The remnants of that disaster have remained to the present day, as a memorial to those lost lives, and as a permanent testament the hubris of uncooled molasses storage. But today that reminder comes to an end, as Boston has finally committed to a full cleanup in the wake of the recent Red Line attack that left dozens of people frightened and slightly tacky. As the most readily available supply of molasses, many fear that the molasses used in the attack may have been simply gathered from the streets of the North End, leading to public outcry in favor of greater control of the tasty substance. But at what cost?
Sir, what do you think about the city’s decision to remove the North End’s historic molasses coating?
HOMELESS BEN—Ben Flaumenhaft
Well, I don’t think they’re considering homeless people at all. This is the one part of the city that smells nice. Once the molasses is gone, where will we be able to spend some time smelling nice things? Where we supposed to bring a girl out for a romantic evening?
CHUCK
Are you saying that this is where homeless people come to have sex?
HOMELESS BEN
What? Hell no! That’d be like rolling around on fly paper!
CHUCK
But you said…
HOMELESS BEN
I said “romance,” not sex. It’s a nice place to do a little wooing, like with a good ambiance. That don’t mean we gotta seal the deal right there. When you take someone out to a nice restaurant, do you try to bed them down right there on the table?
CHUCK
No, of course…
HOMELESS BEN
No, that’s where you go to set the mood, and make sure you really like each other enough to want to get squishy. Then you take them back to your pad for the extraparticulars. Well, it ain’t no different for us. Think a little, man. Christ.
WANDA—Tanja Milojevic
Oh, I’m glad. Not that I think it will prevent any future molasses attacks, but it’ll certainly make walking around North End much easier. It’s nice cardio, but sometimes I just don’t have time and the extra effort it takes to walk around here.
MARLO—Mike Linden
Well I think it’s a damn shame, that’s what I think. People don’t like having sticky streets, they can’t walk through a little molasses, like that’s too much work? Maybe they shouldn’t be walking around so much. My Ford Taurus, it rolls right over the molasses, no problem. Maybe more people should get themselves a good truck, then they wouldn’t have these problems.
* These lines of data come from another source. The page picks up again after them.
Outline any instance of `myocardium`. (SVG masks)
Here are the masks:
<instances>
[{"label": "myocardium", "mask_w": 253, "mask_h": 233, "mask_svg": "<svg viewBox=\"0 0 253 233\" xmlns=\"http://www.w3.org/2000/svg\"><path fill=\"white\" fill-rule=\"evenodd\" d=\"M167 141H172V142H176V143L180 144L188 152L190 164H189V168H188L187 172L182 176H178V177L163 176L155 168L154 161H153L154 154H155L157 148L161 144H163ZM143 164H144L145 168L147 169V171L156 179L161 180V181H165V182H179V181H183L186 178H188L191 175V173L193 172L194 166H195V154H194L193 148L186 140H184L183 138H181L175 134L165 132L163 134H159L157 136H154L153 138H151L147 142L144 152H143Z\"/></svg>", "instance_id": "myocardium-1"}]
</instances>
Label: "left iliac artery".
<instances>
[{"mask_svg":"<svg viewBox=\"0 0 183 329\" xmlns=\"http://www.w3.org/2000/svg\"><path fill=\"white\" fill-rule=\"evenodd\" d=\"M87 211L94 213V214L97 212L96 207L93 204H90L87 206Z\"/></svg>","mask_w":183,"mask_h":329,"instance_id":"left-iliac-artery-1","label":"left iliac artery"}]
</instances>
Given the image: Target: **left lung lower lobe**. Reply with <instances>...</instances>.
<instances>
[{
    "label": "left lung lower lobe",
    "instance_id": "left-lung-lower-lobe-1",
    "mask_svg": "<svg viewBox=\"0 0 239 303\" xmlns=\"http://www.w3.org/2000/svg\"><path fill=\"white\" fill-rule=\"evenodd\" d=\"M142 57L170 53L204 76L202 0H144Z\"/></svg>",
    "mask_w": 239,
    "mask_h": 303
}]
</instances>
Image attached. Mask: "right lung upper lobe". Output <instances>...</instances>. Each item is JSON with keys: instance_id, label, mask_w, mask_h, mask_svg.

And I’ll tell you another thing, if molasses is outlawed, then only outlaws will have molasses. And then what’ll we do for cookies or brown bread or baked beans? Tell me that. Mm. I just don’t think they’ve thought this through at all.
CHUCK
I don’t think anyone’s talking about outlawing molasses. They’re just washing the streets.
MARLO
Oh. Well that’s not as bad, I guess. But I’ll tell you, I still just don’t like it. It smacks of change, and change is never good. Never ever never. No sir.
CHUCK
And that’s the word from the street. Back to you Rod.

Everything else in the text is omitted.